Let's break down each step of code here:

```
    .withColumn("short_monthly_net_position_change", col("short_term_hodlers") - lag("short_term_hodlers", 30).over(w))
    .withColumn("mid_monthly_net_position_change", col("mid_term_hodlers") - lag("mid_term_hodlers", 30).over(w))
    .withColumn("long_monthly_net_position_change", col("long_term_hodlers") - lag("long_term_hodlers", 30).over(w))
```

Since HODL waves are updated monthly, we want to look at monthly net position change. This line gives us a rough approximation of monthly net position change. Months vary in length from 29 - 31 days, and we're more interested in general trends than being exact with our monthly calculation. When productionalizing this code, we can be more rigorous with ensuring we are looking at the exact net difference at the start of each month, but an approximate version will work well enough for now, since we're still doing exploratory data analysis. These three lines are simply taking each of our aggregated HODL waves, and then subtracting from the value 30 days ago. 

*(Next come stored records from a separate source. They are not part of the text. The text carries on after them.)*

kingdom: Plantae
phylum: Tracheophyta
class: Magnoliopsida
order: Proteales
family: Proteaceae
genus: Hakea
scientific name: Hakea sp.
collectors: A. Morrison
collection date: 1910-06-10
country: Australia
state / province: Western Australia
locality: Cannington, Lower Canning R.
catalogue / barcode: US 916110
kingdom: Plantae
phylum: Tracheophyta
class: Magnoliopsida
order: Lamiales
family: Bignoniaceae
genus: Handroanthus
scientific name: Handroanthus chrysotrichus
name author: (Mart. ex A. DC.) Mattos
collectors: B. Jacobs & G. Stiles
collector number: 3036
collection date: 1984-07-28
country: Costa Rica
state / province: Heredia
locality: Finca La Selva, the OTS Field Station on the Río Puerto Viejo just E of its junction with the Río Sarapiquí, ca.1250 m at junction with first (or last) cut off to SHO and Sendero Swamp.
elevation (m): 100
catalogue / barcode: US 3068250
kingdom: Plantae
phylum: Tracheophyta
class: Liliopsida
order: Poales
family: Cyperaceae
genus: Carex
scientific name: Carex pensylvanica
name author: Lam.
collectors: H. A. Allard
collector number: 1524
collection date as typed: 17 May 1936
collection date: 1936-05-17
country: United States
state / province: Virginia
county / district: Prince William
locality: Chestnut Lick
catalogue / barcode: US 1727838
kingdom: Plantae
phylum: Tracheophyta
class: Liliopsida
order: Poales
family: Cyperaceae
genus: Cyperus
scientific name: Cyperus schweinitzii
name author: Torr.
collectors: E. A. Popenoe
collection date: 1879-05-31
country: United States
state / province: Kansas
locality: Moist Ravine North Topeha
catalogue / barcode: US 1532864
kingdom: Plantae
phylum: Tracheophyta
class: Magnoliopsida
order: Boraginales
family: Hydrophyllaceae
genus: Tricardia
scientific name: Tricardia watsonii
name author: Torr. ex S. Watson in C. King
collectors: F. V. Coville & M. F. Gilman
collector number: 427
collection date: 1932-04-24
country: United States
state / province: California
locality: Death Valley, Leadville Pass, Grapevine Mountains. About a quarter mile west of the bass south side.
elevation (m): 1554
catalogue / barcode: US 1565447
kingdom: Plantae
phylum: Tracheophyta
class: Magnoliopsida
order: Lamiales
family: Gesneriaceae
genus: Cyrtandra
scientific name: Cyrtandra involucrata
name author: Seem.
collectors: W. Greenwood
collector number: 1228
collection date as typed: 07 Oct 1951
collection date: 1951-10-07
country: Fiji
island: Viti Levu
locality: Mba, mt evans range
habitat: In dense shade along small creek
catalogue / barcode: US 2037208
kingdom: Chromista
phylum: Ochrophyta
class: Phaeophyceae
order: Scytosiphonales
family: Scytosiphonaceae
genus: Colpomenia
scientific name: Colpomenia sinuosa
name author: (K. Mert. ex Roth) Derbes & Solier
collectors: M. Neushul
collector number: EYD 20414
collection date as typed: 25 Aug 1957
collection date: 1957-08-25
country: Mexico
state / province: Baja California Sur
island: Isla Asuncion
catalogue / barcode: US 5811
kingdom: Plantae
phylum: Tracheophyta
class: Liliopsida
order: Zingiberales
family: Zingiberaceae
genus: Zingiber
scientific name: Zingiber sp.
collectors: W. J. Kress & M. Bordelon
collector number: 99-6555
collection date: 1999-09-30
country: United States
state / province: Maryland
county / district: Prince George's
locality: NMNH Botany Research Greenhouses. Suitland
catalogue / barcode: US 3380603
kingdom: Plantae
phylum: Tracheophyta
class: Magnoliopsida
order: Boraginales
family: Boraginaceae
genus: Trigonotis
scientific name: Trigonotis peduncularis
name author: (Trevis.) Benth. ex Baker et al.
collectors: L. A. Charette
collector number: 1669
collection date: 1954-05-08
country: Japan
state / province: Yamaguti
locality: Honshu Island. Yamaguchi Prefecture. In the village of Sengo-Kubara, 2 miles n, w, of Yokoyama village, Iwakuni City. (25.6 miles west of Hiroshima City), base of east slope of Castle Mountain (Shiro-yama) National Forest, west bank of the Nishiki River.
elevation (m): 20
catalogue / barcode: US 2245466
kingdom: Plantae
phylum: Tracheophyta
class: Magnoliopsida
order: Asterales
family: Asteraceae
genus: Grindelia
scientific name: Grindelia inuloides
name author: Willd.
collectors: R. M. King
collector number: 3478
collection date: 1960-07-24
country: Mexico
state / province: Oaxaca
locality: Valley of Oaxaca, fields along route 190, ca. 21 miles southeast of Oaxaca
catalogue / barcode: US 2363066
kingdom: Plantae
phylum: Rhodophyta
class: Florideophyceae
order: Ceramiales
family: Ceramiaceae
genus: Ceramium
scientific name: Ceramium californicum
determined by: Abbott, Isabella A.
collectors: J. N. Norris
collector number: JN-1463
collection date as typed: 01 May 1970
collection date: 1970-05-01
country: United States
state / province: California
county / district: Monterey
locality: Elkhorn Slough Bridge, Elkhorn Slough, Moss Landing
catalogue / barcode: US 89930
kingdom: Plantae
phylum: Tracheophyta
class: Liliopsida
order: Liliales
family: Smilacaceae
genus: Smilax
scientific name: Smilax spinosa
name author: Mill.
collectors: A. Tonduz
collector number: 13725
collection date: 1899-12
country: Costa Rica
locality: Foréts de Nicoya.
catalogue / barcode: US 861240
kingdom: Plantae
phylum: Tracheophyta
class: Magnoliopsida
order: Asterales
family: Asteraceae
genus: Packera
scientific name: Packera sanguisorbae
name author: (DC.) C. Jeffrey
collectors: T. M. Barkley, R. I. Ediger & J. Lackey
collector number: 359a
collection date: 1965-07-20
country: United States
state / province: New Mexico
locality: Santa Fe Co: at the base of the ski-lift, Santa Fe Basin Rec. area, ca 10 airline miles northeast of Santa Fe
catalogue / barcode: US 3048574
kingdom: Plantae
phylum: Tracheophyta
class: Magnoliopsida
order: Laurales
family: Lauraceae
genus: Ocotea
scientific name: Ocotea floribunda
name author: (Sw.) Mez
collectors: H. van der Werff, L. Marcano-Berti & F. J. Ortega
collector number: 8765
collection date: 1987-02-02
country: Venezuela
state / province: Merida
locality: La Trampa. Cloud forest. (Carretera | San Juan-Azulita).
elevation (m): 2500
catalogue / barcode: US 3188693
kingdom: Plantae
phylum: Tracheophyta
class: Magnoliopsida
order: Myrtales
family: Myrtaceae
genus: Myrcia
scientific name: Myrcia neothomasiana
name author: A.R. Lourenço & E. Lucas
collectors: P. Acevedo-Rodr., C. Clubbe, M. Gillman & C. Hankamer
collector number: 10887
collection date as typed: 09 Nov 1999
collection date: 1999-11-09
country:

The next two lines show how to calculate price volatility

```
    .withColumn("price_returns_log", log(col("price") / lag("price", 1).over(w)))
    .withColumn("price_volatility_rolling", stddev("price_returns_log").over(Window().orderBy("date").rowsBetween(-30, 0)) * sqrt(lit(365) / lit(30))) 
```

Because Bitcoin is such a volatile stock, we want to look at the 30 day rolling volaility, because Bitcoin goes through short market cycles with strong volatility changes. Volatility is typically measured via log returns, and log returns is the log(price - prev_price). Using log laws, we can simplify this to log(price / prev_price), which is what the first line of code is showing. Then, we take a 30-day rolling standard deviation of log returns, and multiply by the annualization factor. Typically, this should be `sqrt(# of trading days) / (rolling window))` where the numerator is usually 252. However, since Bitcoin trades every day, we have an annualization factor of 365 / 30. 





Now that we have our net position change and price volatility, we can look at the relationship between the two variables. In the short-term wave, we see a very slight positive relationship between the monthly wave position change and price volatility. This confirms our initial hypothesis, which was that as the short-term wave gets larger, price volatility increases. The mid-term wave has a very flat, almost no relationship, and the long-term wave has a relatively strong negative correlation. This is fascinating because it shows that there is another relationship we didn’t account for the negative correlation between long-term waves position change and price volatility. This implies that as more people HODL for longer periods, price volatility decreases as well, which is logically sound.  This means we now have two features we can use as features to predict price volatility, as any correlation can be utilized as feature inputs into a price volatility model.


### Conclusion

Feature engineering is the first step in machine learning, as we need strong features to have strong predictive models. By showcasing two commonly used feature engineering techniques, we hope you can feel inspired to investigate similar theories or hypotheses using AmberLens data. In the next part, we will go over how we can use some of these features to build basic trading strategies that leverage these metrics for trading.